しかしグループの今井講師らは、東日本大震災後の糖尿病状態が患者によって大きく異なることを見出し、被災した497人の糖尿病患者を、震災前後で糖尿病状態が改善した群と悪化した群とに分けて比較検討した。
その結果、糖尿病悪化群と改善群との違いに「空腹時血中C-ペプチド低値」が関与することがわかった。
そこで、空腹時血中C-ペプチドの値が高い群、中間群、低い群の3群に分け、震災前後での糖尿病状態の変化を検討したところ、空腹時血中C-ペプチドの値が低い糖尿病患者ほど、震災後の糖尿病状態の悪化が顕著であることがわかった。
空腹時血中C-ペプチドは、インスリンを分泌する力を反映しているといわれている。
したがって、この研究結果は、インスリンを分泌する力の弱い糖尿病患者ほど、被災後に糖尿病状態が悪化しやすいことを示したといえる。
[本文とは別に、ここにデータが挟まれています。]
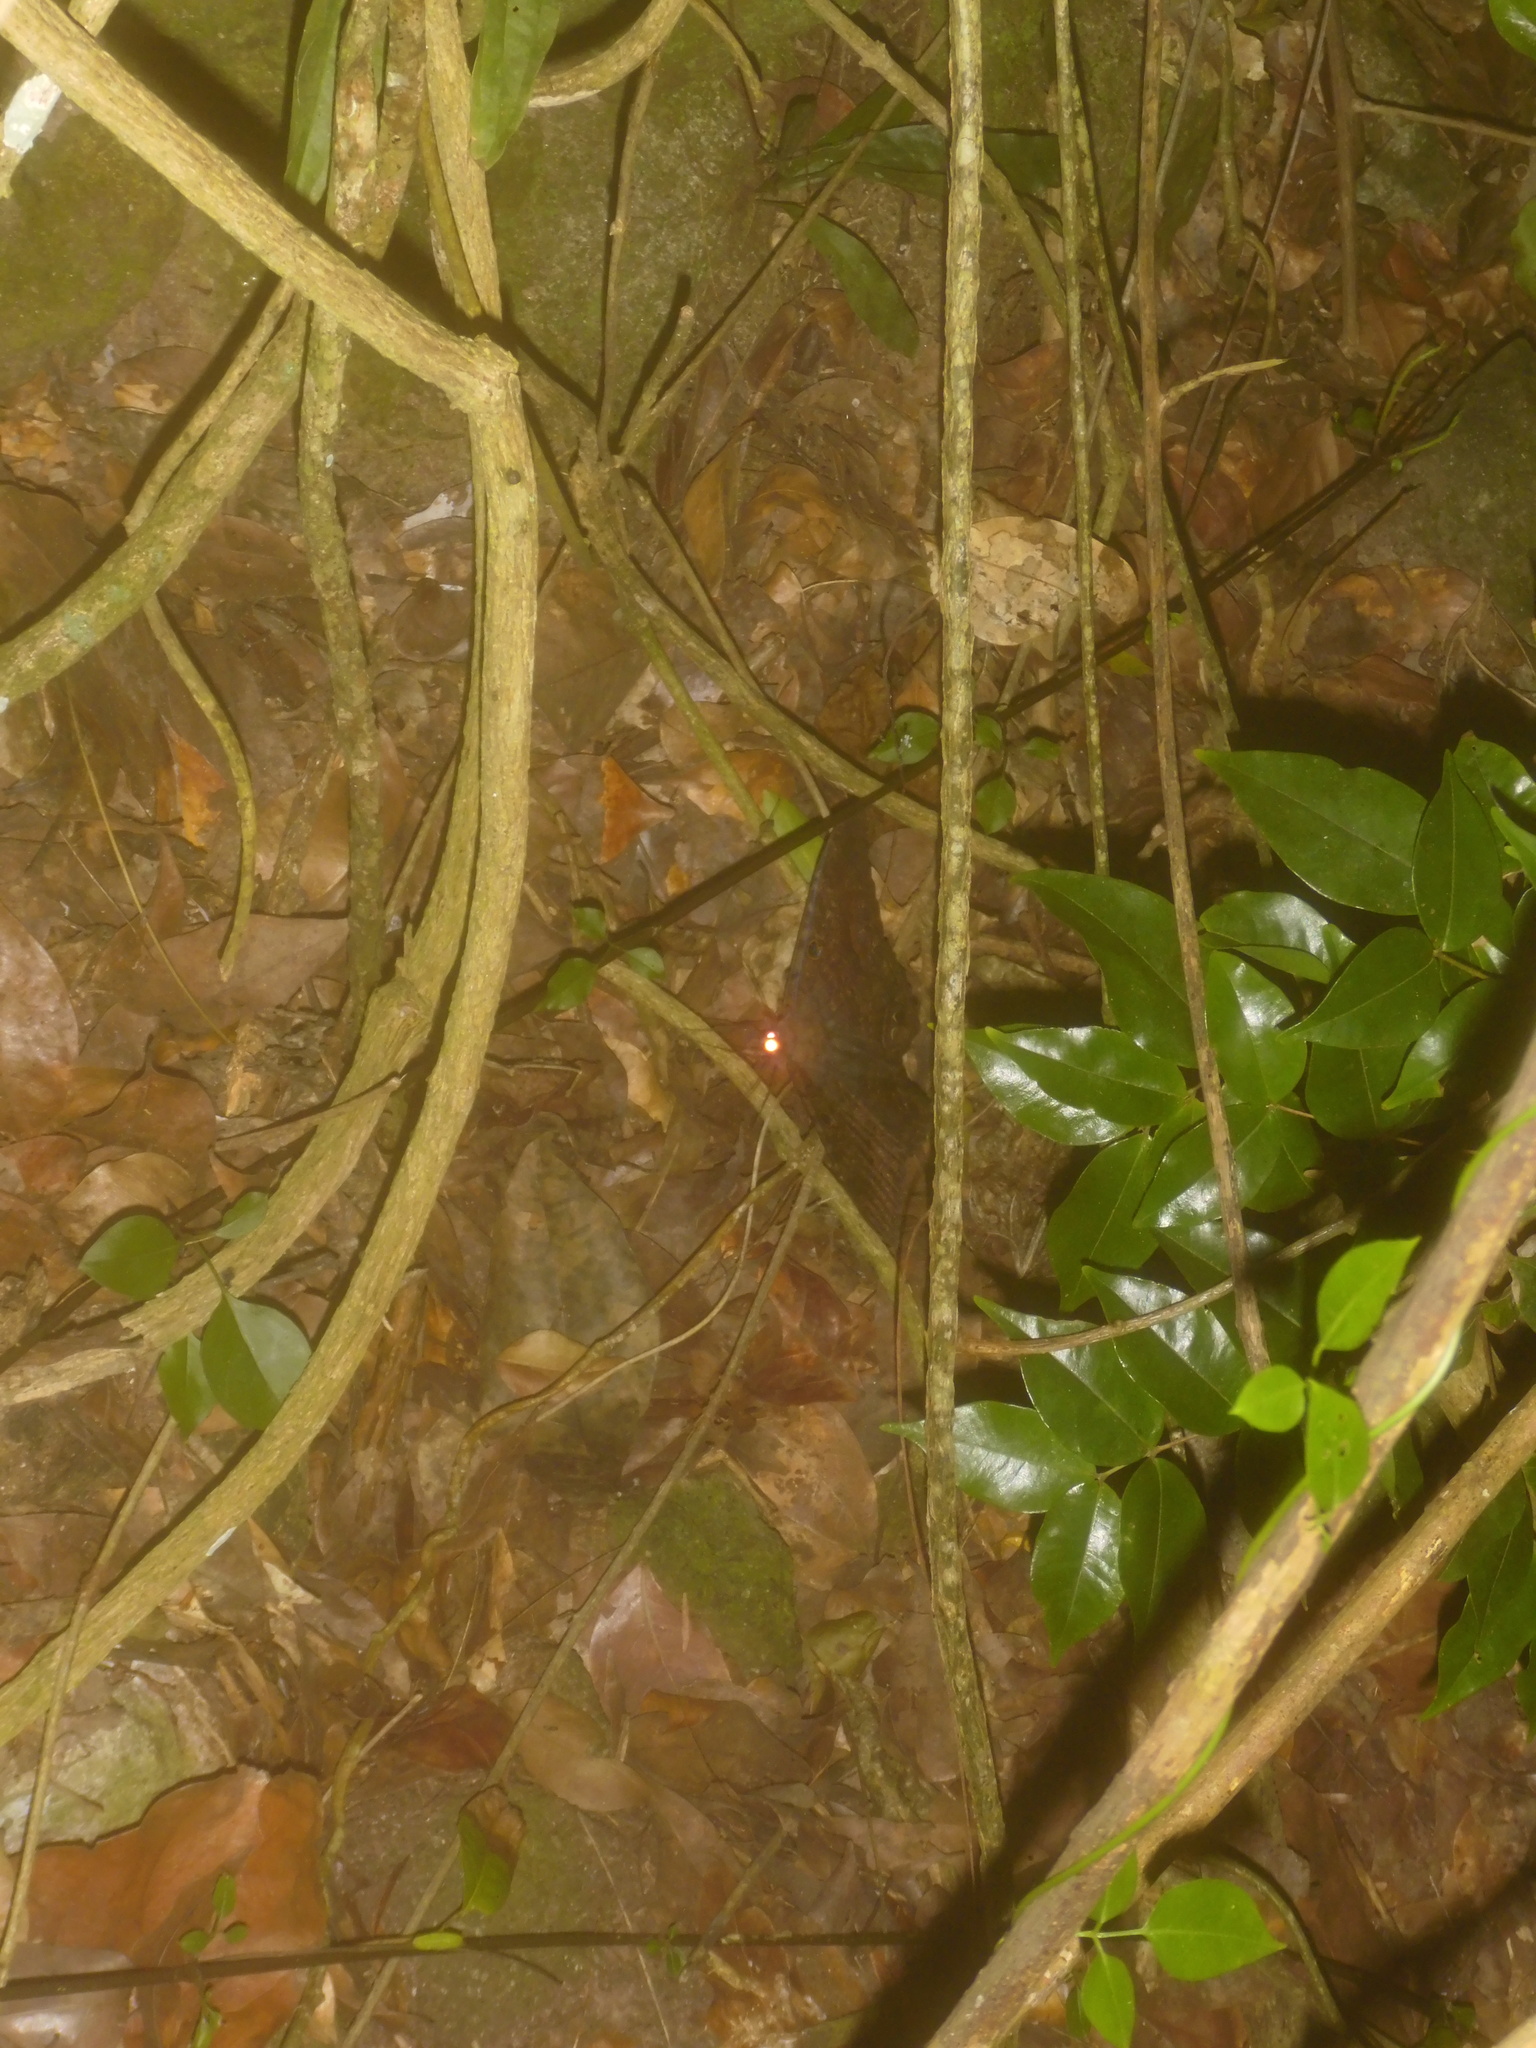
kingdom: Animalia
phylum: Arthropoda
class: Insecta
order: Lepidoptera
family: Erebidae
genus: Ascalapha
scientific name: Ascalapha odorata
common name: Black witch
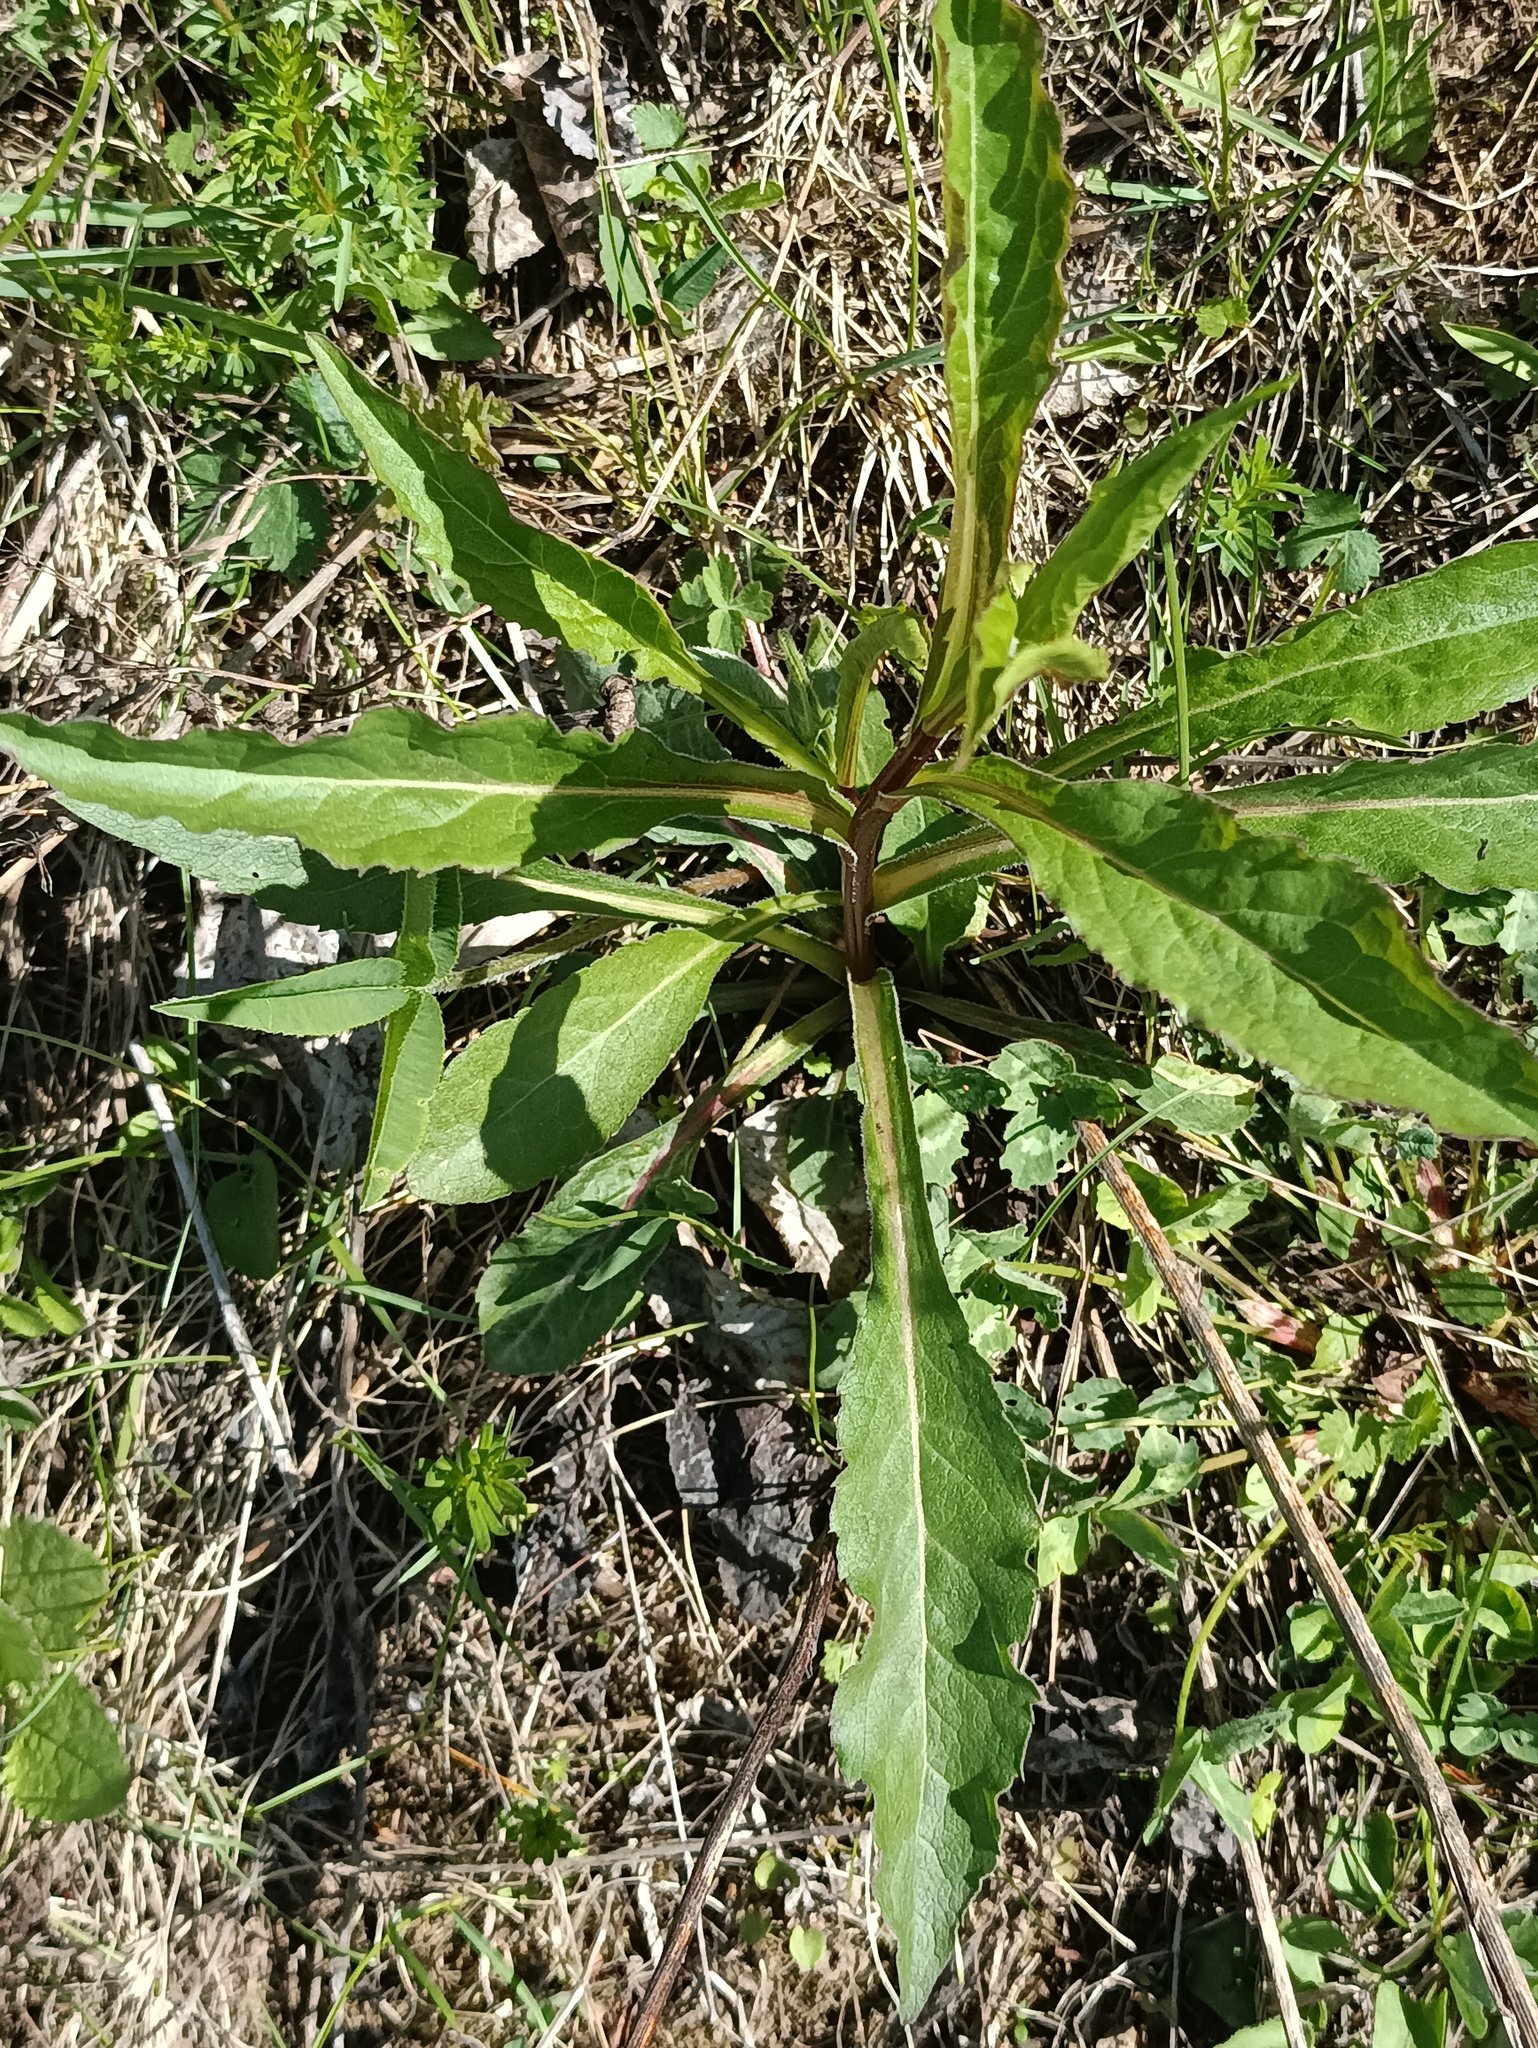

今後は、日常診療の段階で患者の空腹時血中C-ペプチドを測定することによって、被災後に糖尿病状態が大きく悪化する患者をあらかじめ把握することが可能になると考えられる。
そのような患者には、前もって被災後の治療や生活に関する指導を重点的に行ったり、災害後に効率的に医療資源を投入したりすることができると期待される。
※血中C-ペプチド:膵臓のβ細胞では、インスリンとC-ペプチドが等量生成されて血中に分泌される。つまり、血中C-ペプチドの値を測定することにより、臓β細胞から分泌されたインスリンの量を推定することができる。インスリン治療を受けている患者では、インスリン注射の影響を受けるため、血中C-ペプチドの測定によりインスリン分泌能をはかっている。